» **Task details**: Within the records below, find the line with "watering can: present [359,372,414,413]" and the line with "mug: present [518,571,562,616]", then reproduce exactly those two lines and all lines between them, without any picture.

» **Given records**:
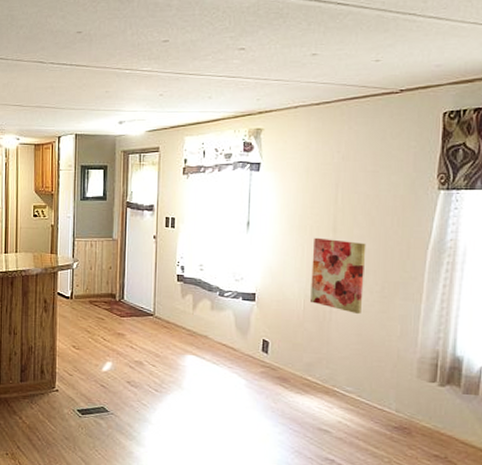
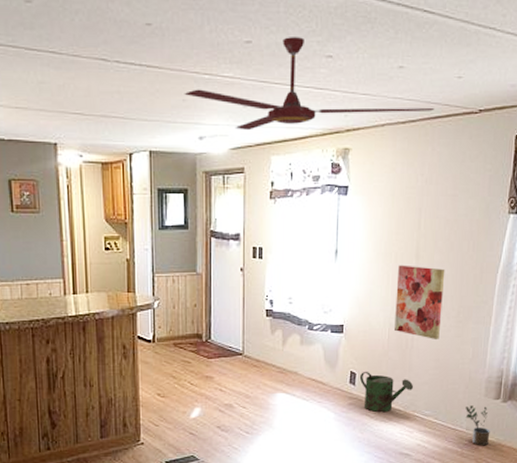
ceiling fan: none [107,34,351,115] -> present [184,37,435,131]
watering can: none [272,341,333,385] -> present [359,372,414,413]
potted plant: none [394,386,426,432] -> present [465,405,490,446]

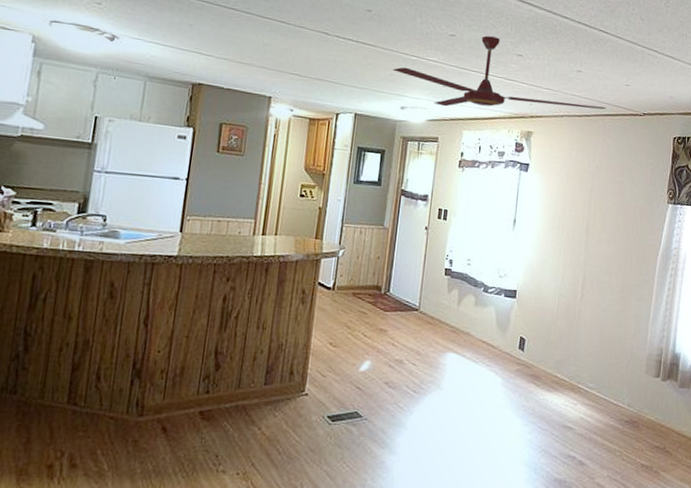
watering can: present [359,372,414,413] -> none [528,338,580,382]
wall art: present [395,265,445,339] -> none [564,239,612,313]
potted plant: present [465,405,490,446] -> none [627,381,650,425]

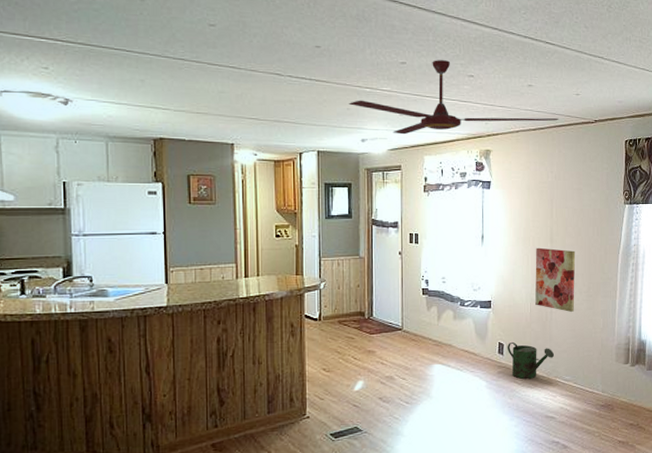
watering can: none [528,338,580,382] -> present [507,342,555,380]
wall art: none [564,239,612,313] -> present [535,247,576,312]

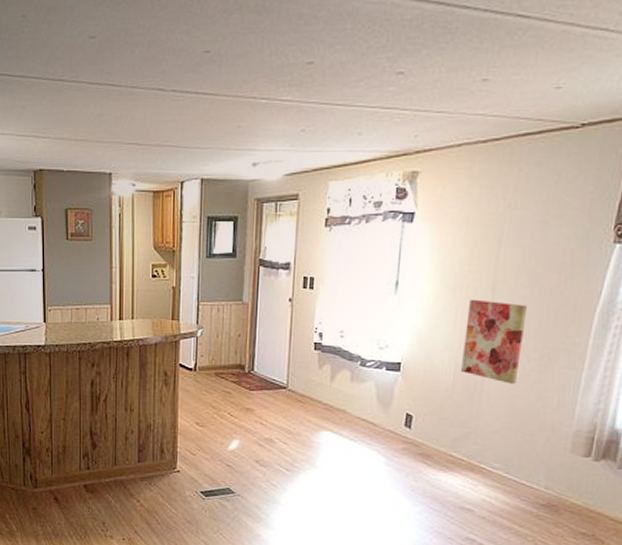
ceiling fan: present [348,60,559,135] -> none [239,54,524,156]
watering can: present [507,342,555,380] -> none [416,415,482,461]

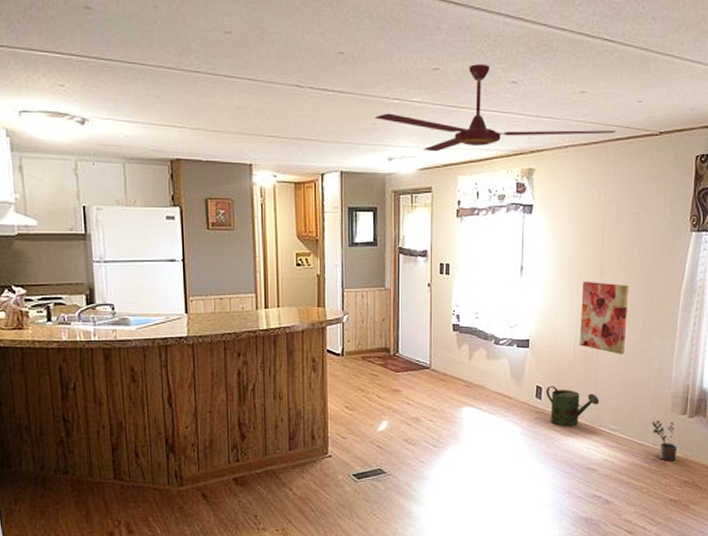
ceiling fan: none [239,54,524,156] -> present [374,64,616,152]
watering can: none [416,415,482,461] -> present [545,386,600,427]
potted plant: none [544,461,576,509] -> present [652,420,678,462]

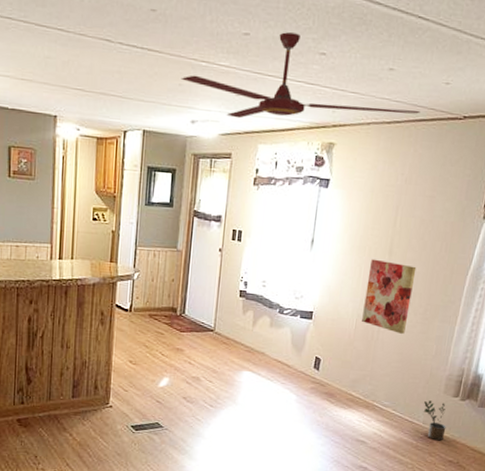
watering can: present [545,386,600,427] -> none [323,358,376,400]

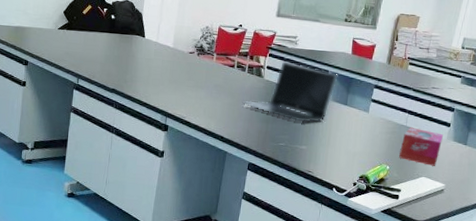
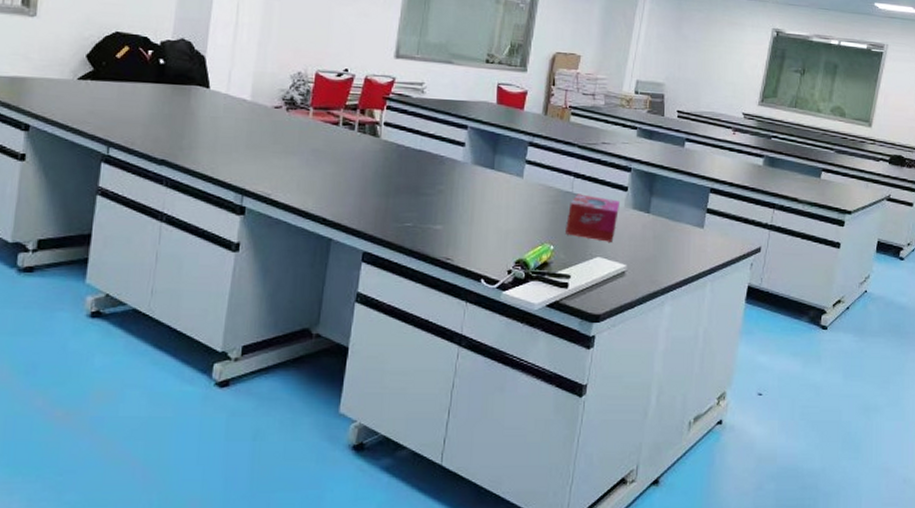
laptop computer: present [243,60,338,123] -> none [352,114,481,194]

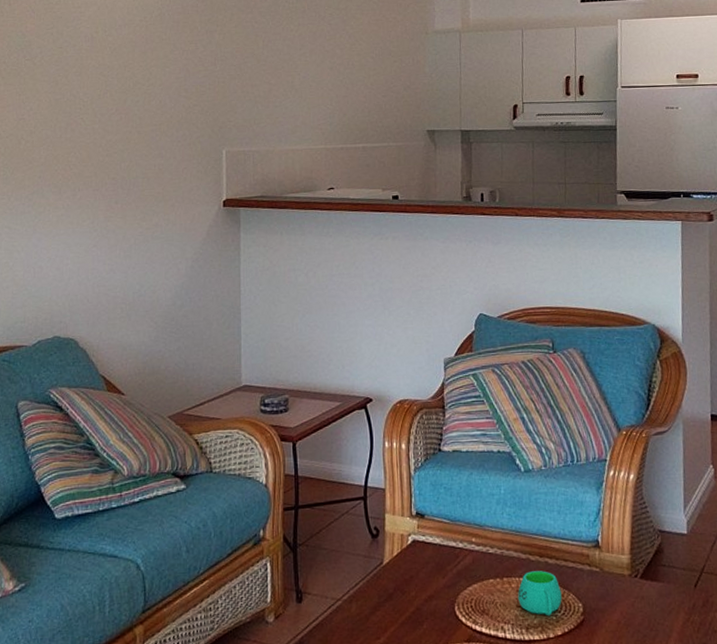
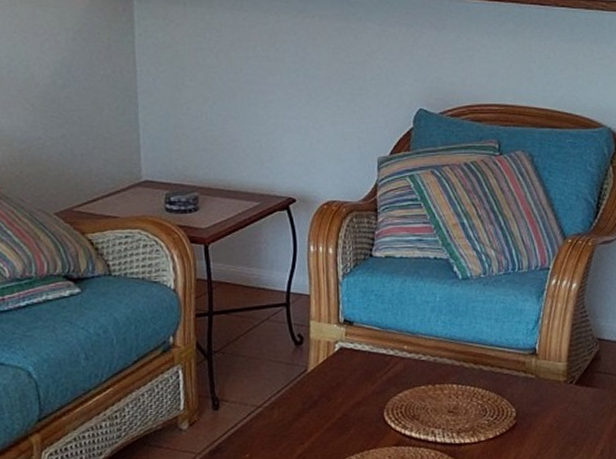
mug: present [518,571,562,616] -> none [450,377,495,421]

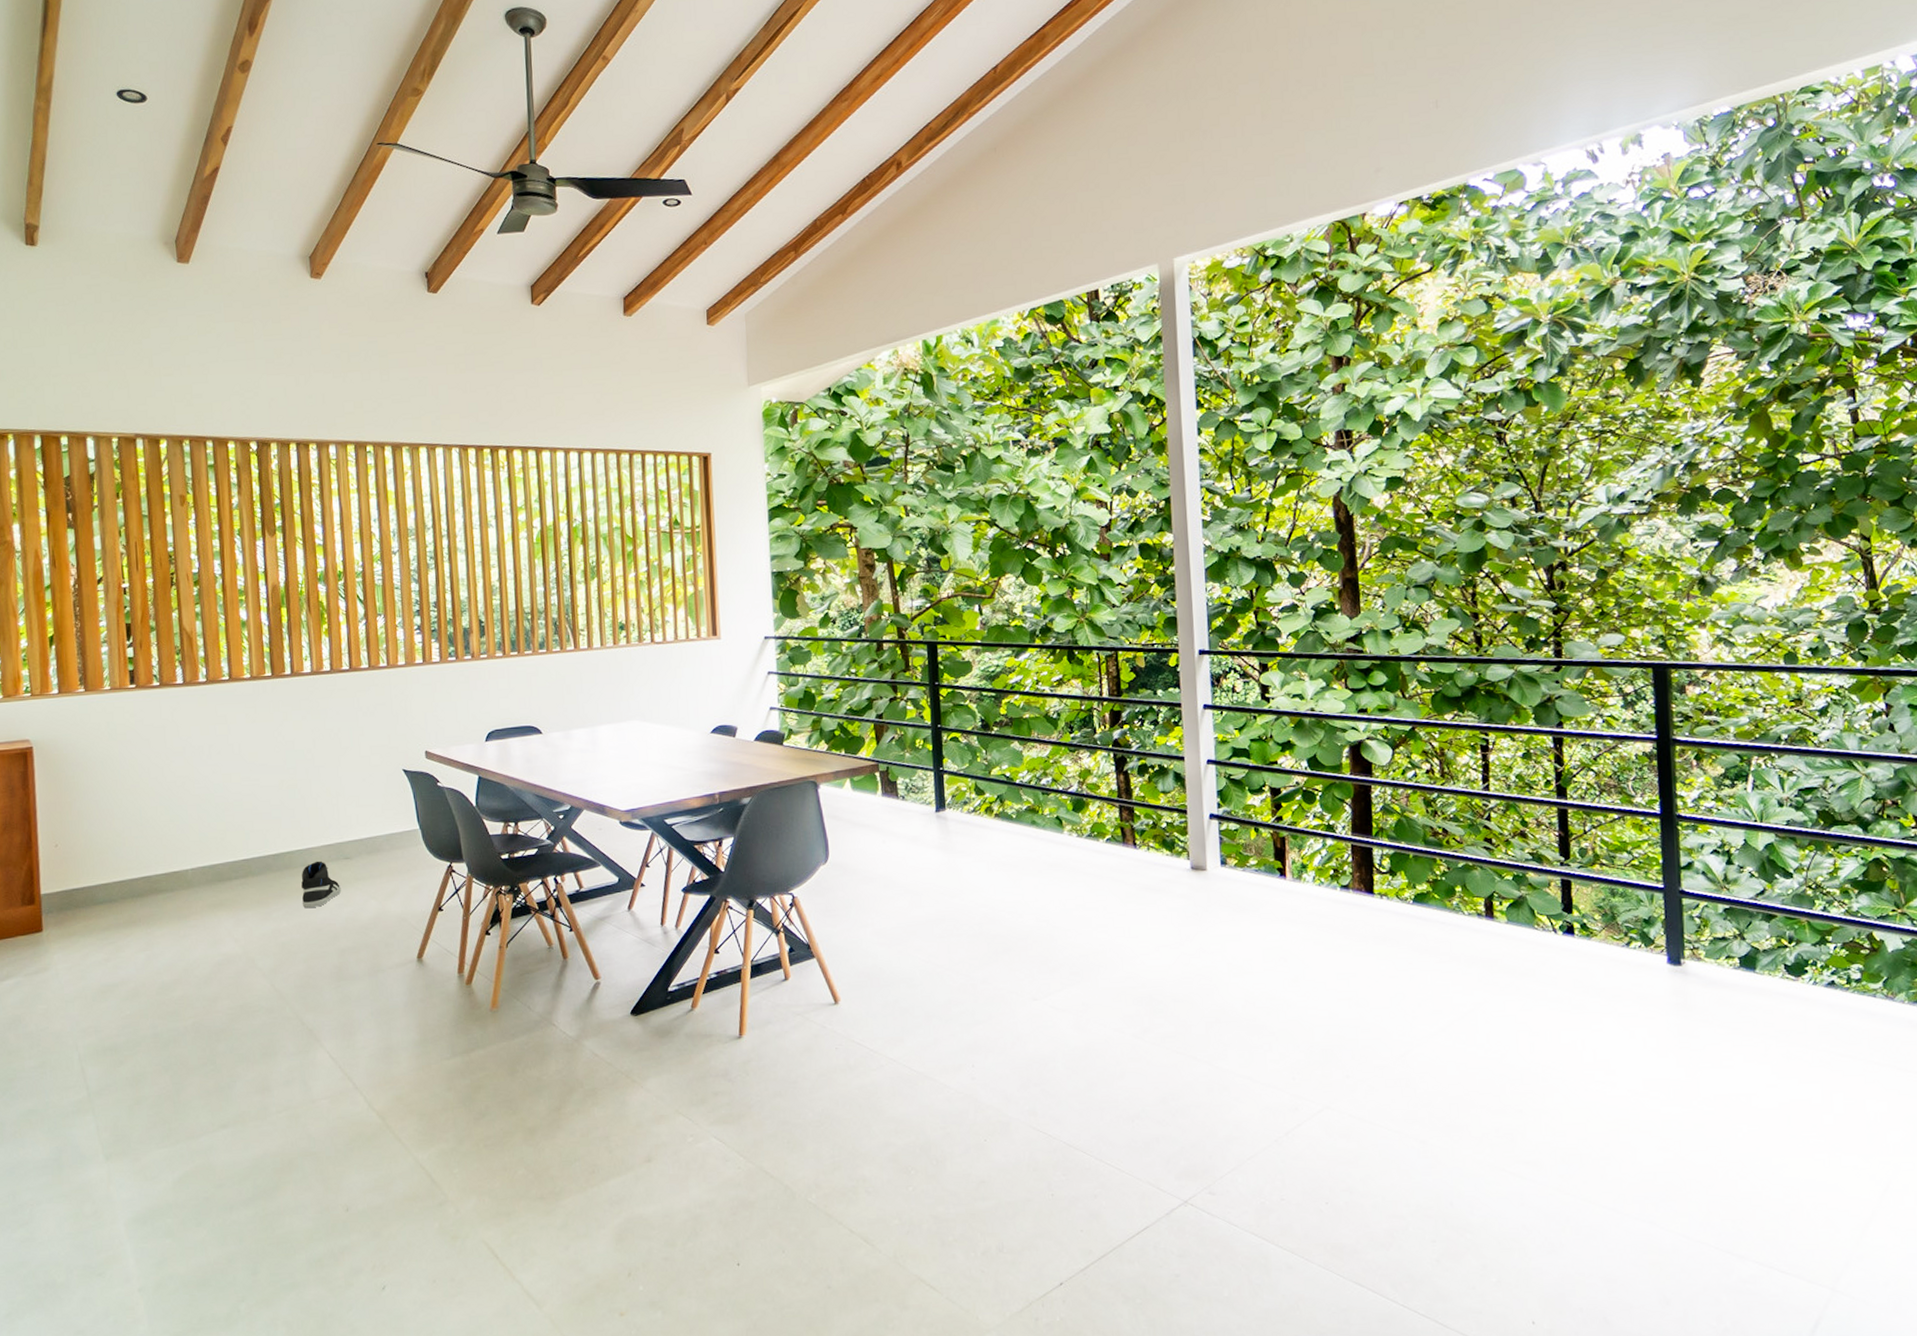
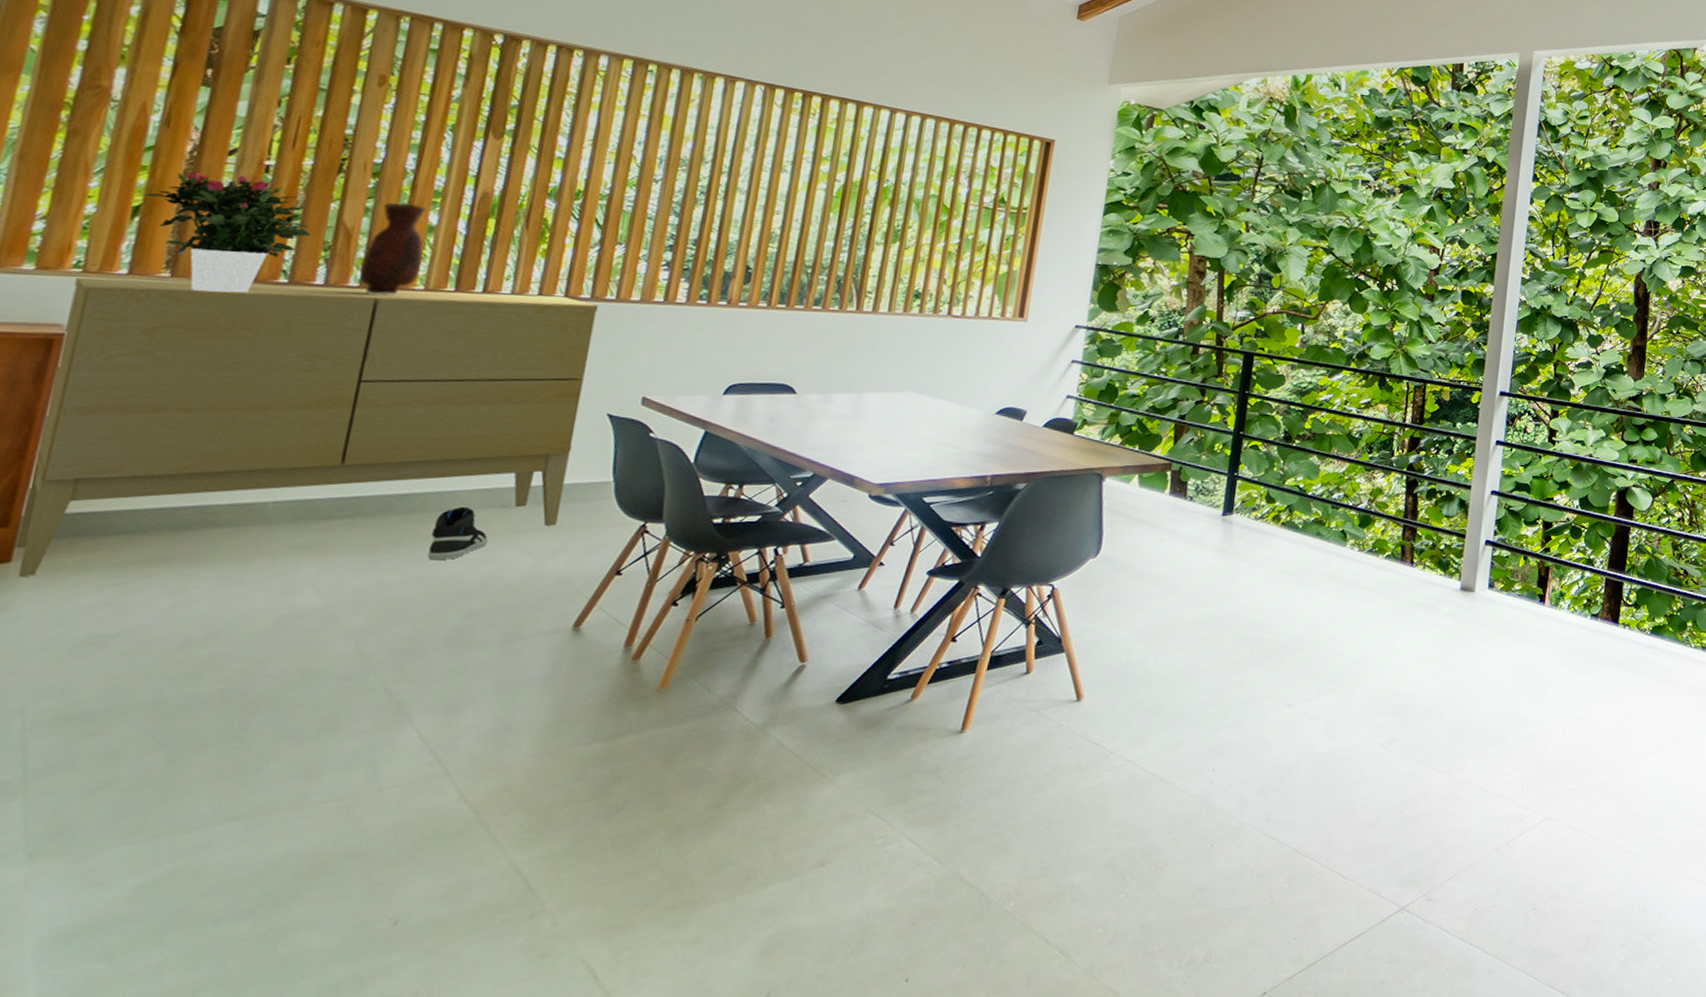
sideboard: none [29,668,387,943] -> present [15,277,599,577]
potted flower: none [54,599,165,700] -> present [144,171,311,293]
vase: none [204,604,245,686] -> present [359,202,427,295]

» **Task response**:
watering can: present [359,372,414,413] -> none [528,338,580,382]
wall art: present [395,265,445,339] -> none [564,239,612,313]
potted plant: present [465,405,490,446] -> none [627,381,650,425]

watering can: none [528,338,580,382] -> present [507,342,555,380]
wall art: none [564,239,612,313] -> present [535,247,576,312]

ceiling fan: present [348,60,559,135] -> none [239,54,524,156]
watering can: present [507,342,555,380] -> none [416,415,482,461]

ceiling fan: none [239,54,524,156] -> present [374,64,616,152]
watering can: none [416,415,482,461] -> present [545,386,600,427]
potted plant: none [544,461,576,509] -> present [652,420,678,462]

watering can: present [545,386,600,427] -> none [323,358,376,400]

laptop computer: present [243,60,338,123] -> none [352,114,481,194]

mug: present [518,571,562,616] -> none [450,377,495,421]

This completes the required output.